:: Task ::
Beginning with the line that contains "framed print: present" in the material below, print each line exactly until the line that contains "framed print: none" has been printed, then stop.

:: Data listing ::
+---+

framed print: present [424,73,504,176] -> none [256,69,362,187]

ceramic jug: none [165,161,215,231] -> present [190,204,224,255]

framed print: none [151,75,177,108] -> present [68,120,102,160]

+---+

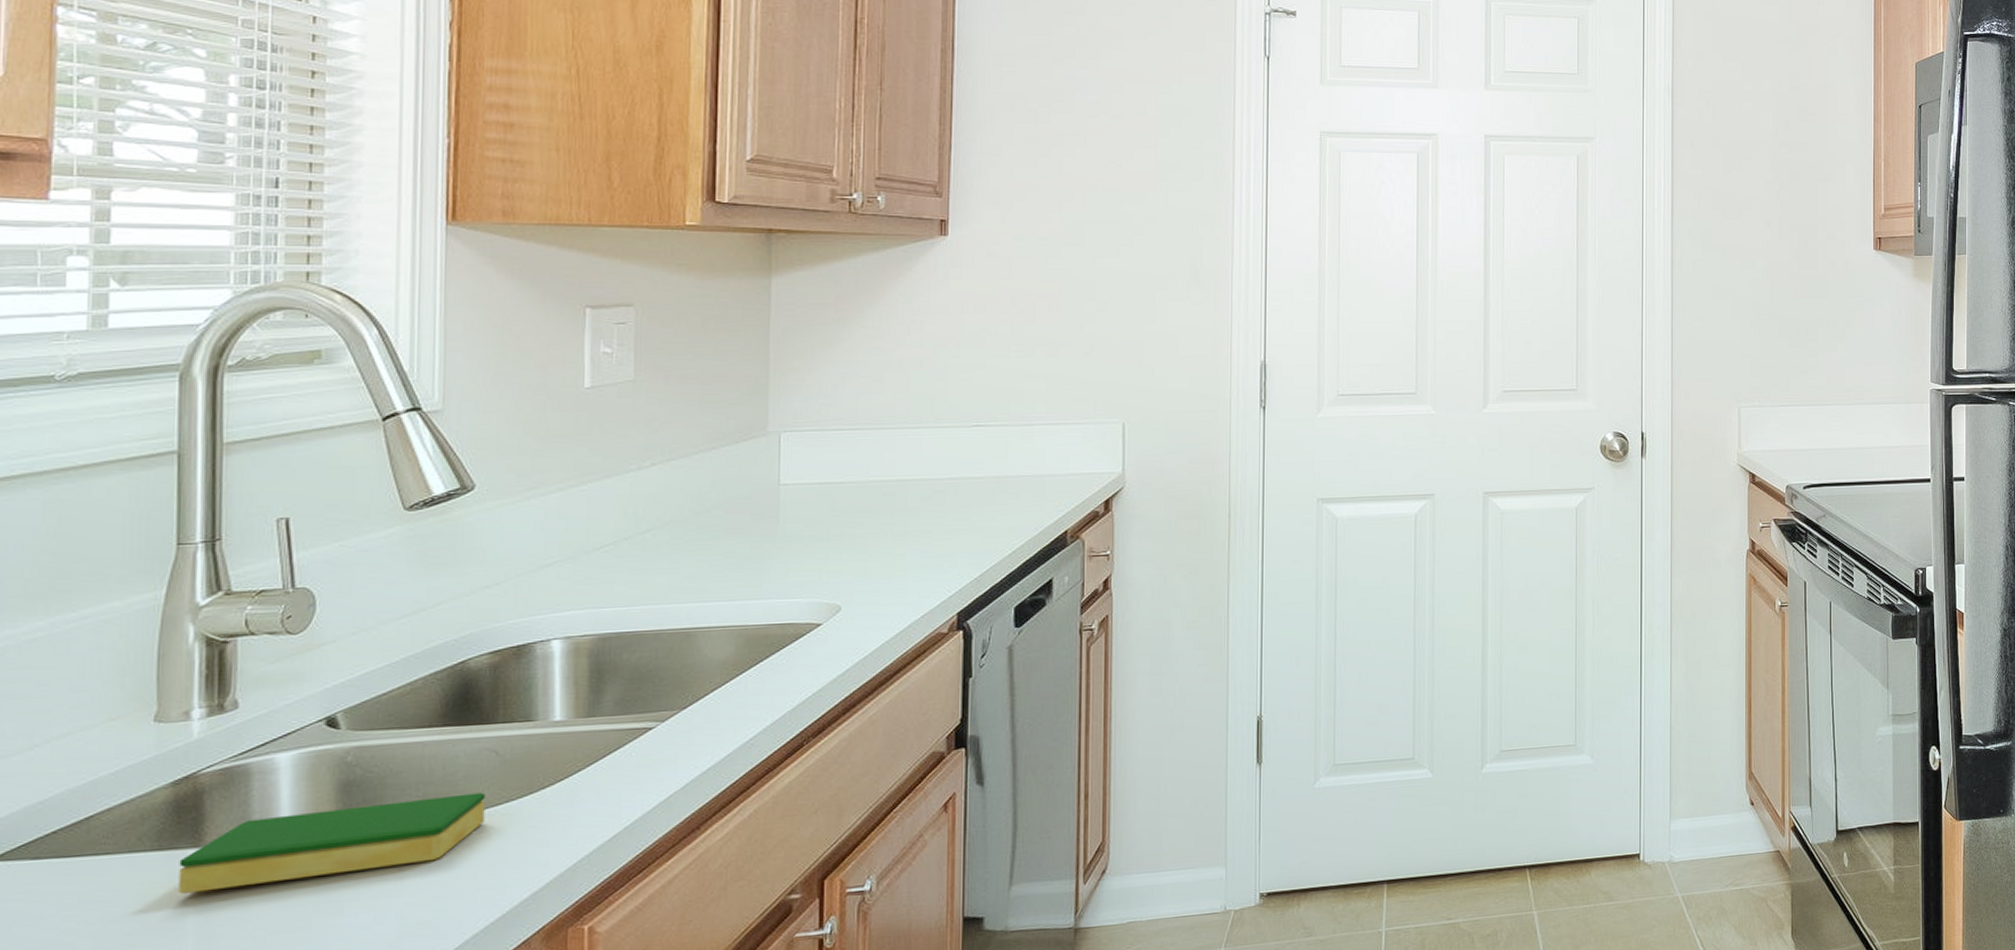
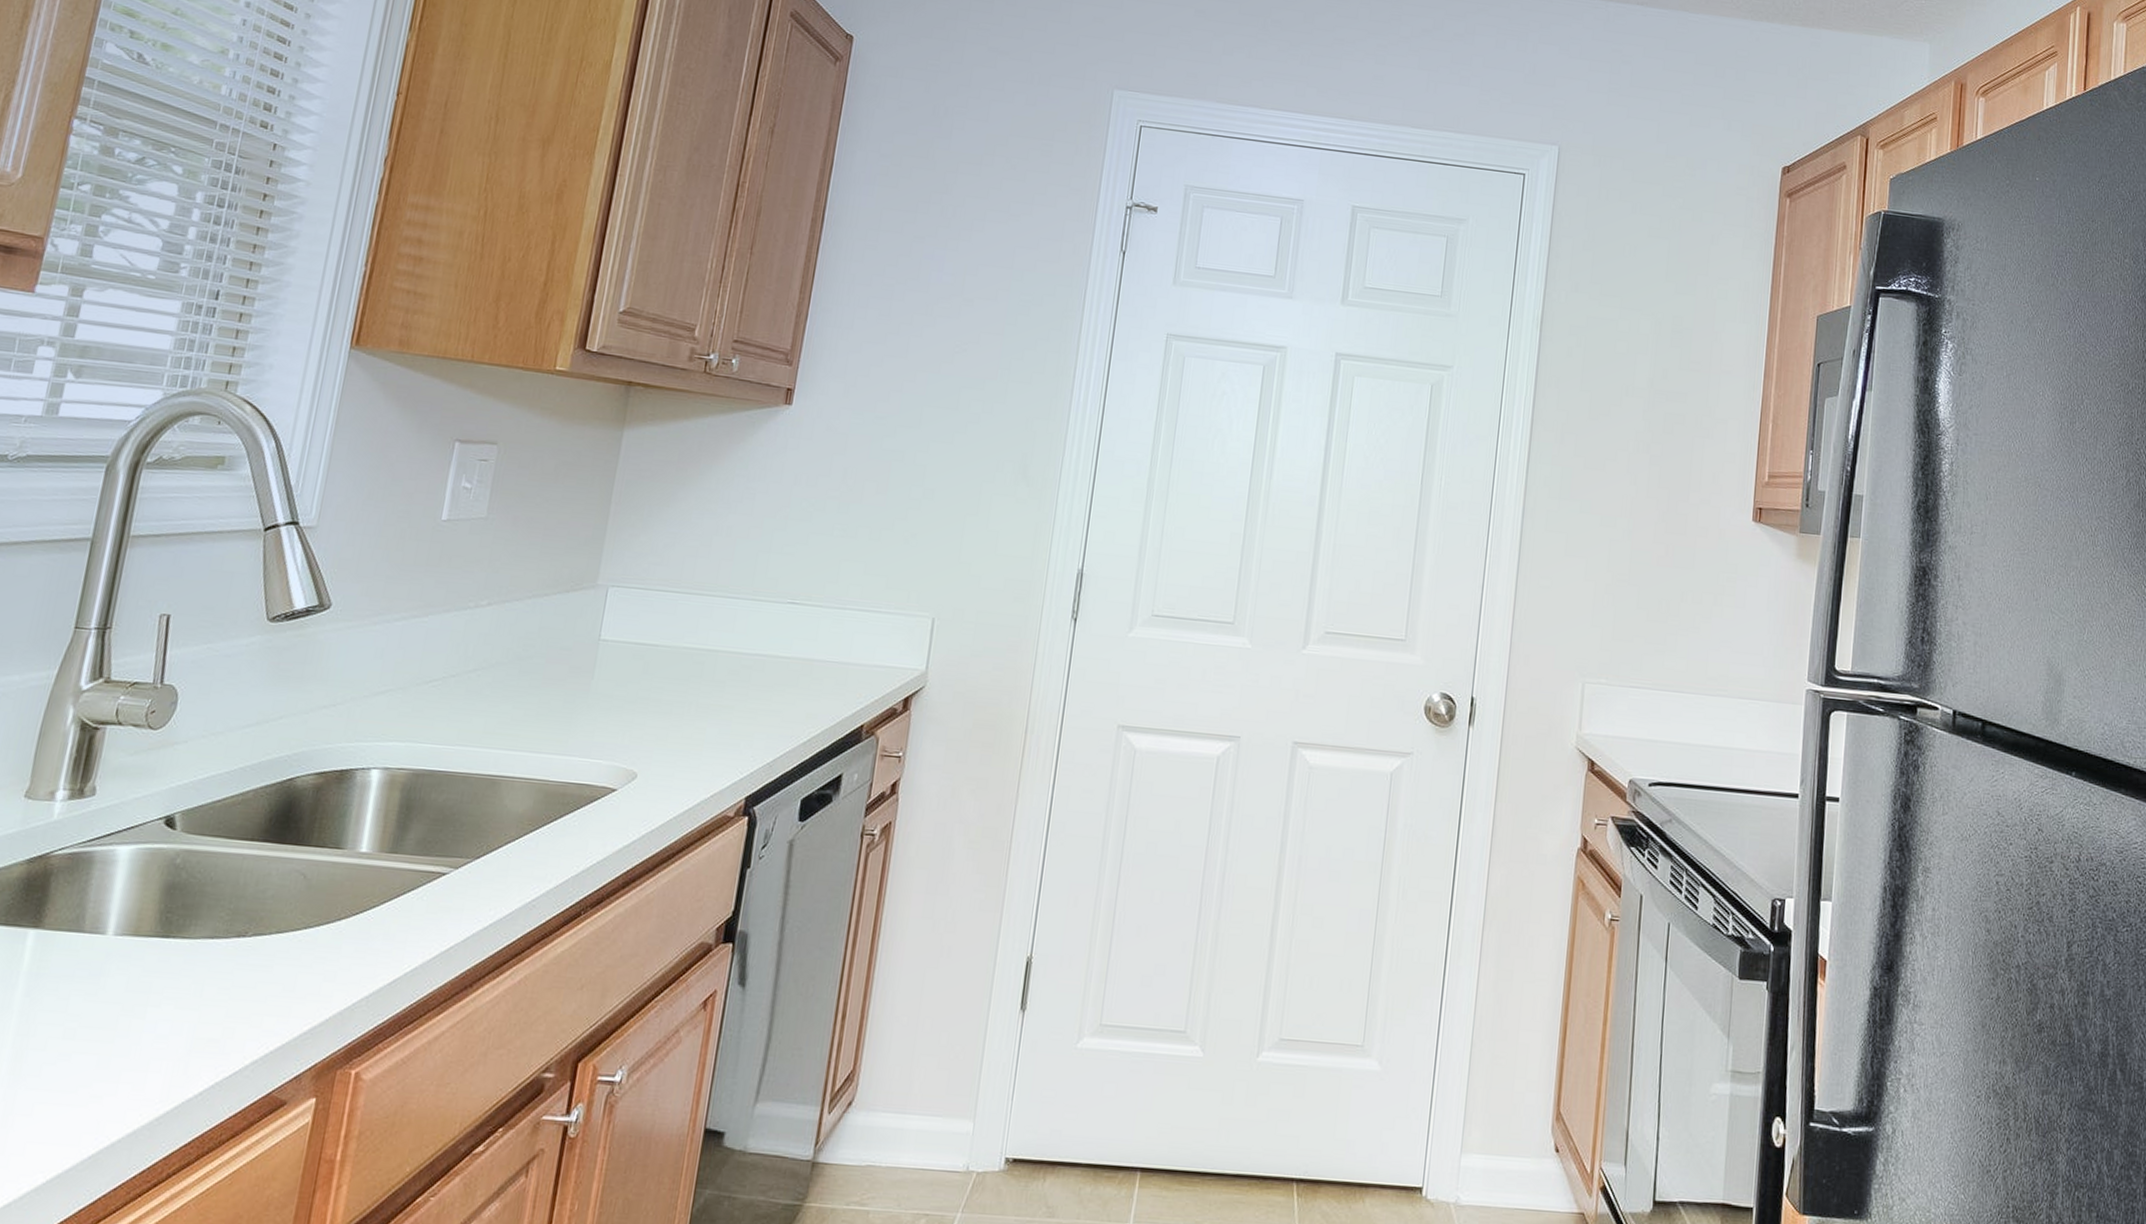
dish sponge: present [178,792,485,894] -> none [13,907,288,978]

+---+

:: Exercise answer ::
framed print: present [424,73,504,176] -> none [256,69,362,187]

ceramic jug: none [165,161,215,231] -> present [190,204,224,255]

framed print: none [151,75,177,108] -> present [68,120,102,160]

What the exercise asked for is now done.